Michael Gazzaniga, who coined the term “cognitive neuroscience” in the 1980s, is an American psychology professor and researcher who help inaugurate the study of links between the modular brain and its mental and perceptual functions. He has been professor of psychology at the University of California at Santa Barbara since 2006, and is director of the Sage Center for the Study of Mind.
His Gifford Lectures were published by HarperCollins in 2011 as Who’s in Charge?: Free Will and the Science of the Brain, making them one of the rare cases in which a modern Gifford achieved popularity in the general-interest book market. His current interest is in the role of neuroscientists testifying in court cases on the reality of “free will,” now a contentious topic in crimes that raise debates about the volition of the perpetrator. In his writings, Gazzaniga has argued that while physiological free will in the individual is an “illusion,” it is nevertheless a real moral and ethical factor in a social context.

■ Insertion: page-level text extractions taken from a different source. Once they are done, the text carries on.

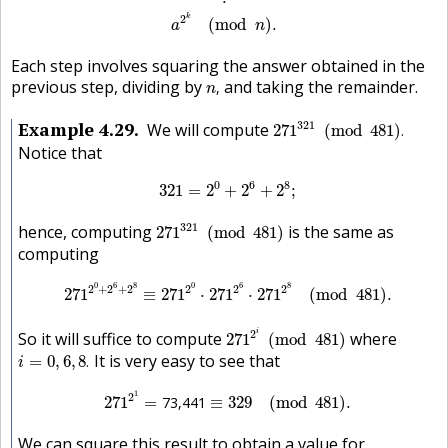
2
k
(
mod
)
.
a
n
Each step involves squaring the answer obtained in the
n
,
previous step, dividing by
and taking the remainder.
,
n
271
321
(
mod
481
)
.
Example
4.29
321
We will compute
271
(
mod
481
)
.
Notice that
321
=
2
0
+
2
6
+
2
8
;
0
6
8
321
=
2
+
2
+
2
;
271
321
(
mod
481
)
321
hence, computing
is the same as
271
(
mod
481
)
computing
271
2
0
+
2
6
+
2
8
≡
271
2
0
⋅
271
2
6
⋅
271
2
8
(
mod
481
)
.
0
6
8
0
6
8
2
+
2
+
2
2
2
2
271
≡
271
⋅
271
⋅
271
(
mod
481
)
.
271
2
i
(
mod
481
)
2
i
So it will suffice to compute
where
271
(
mod
481
)
i
=
0
,
6
,
8
.
It is very easy to see that
=
0
,
6
,
8
.
i
271
2
1
=
73,441
≡
329
(
mod
481
)
.
1
2
271
=
73,441
≡
329
(
mod
481
)
.
We can square this result to obtain a value for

Born in 1939, Gazzaniga attended Dartmouth College until 1961 and then completed a doctorate in psychobiology at the California Institute of Technology in 1964, continuing his studies there and at the Institute of Physiology, Pisa, Italy, until 1966. At Cal Tech, Gazzaniga worked with the Nobelist in medicine Roger Sperry, who pioneered studies in the two sides of the brain. He coauthored with Sperry several papers on the interaction between the left and right hemispheres and between brain modules. The research focused on patients who had split-brain surgery, and for whom one side of the brain compensated for losses in the other side.
Gazzaniga began his career teaching psychology at UC Santa Barbara and then in 1969 moved to New York, where he taught at New York University, SUNY, and finally at the Cornell University Medical College from 1977 to 1992. It was at the start of his Cornell work that he helped found the discipline of cognitive neuroscience. He was president of the Cognitive Neuroscience Institute in 1982. After Cornell, Gazzaniga taught at UC Davis and then served for nearly a decade at Dartmouth College, including as dean of faculty. In 2006 he returned to UC Santa Barbara to direct the Sage Center. Gazzaniga was president of the American Psychological Society in 2005–2006. He continues as president of the Cognitive Neuroscience Institute and is director of the MacArthur Law and Neuroscience Project.
In addition to his many elections to scientific societies and invitations to endowed and invited lectures, he is a member of the National Academy of Science, the Institute of Medicine, and was appointed to the President’s Council on Bioethics in 2002. He has been an advisor to several universities and research society on developing neuroscience departments and research programs. Gazzaniga is also known for his ability to present psychology and neuroscience to general readers in articles and his several books. From 1988 to 2003 he was editor-in-chief of the Journal of Cognitive Neuroscience and is editor of the MIT Press’s Monographs in Cognitive Neuroscience.
His books include The Cognitive Neurosciences (2010, 4th ed.), Methods in Mind (2009), The Science of What Makes Us Unique (2008), Cognitive Neuroscience: The Biology of the Mind (2008, 3rd ed.), Psychological Science: Mind, Brain, and Behavior (2008, 3rd ed.), The Ethical Brain (2005), The Cognitive Neurosciences III (2004, 3rd ed.), The Mind’s Past (1998), Fundamentals of Cognitive Neuroscience (1998), Conversations in Cognitive Neuroscience (1996), Nature’s Mind (1992), Mind Matters (1988), Perspectives in Memory Research (1988), The Social Brain (1985), Neuropsychology: Handbook of Behavioral Neurobiology (1979), The Integrated Mind (1978), Handbook of Psychobiology (1975), and The Bisected Brain (1970).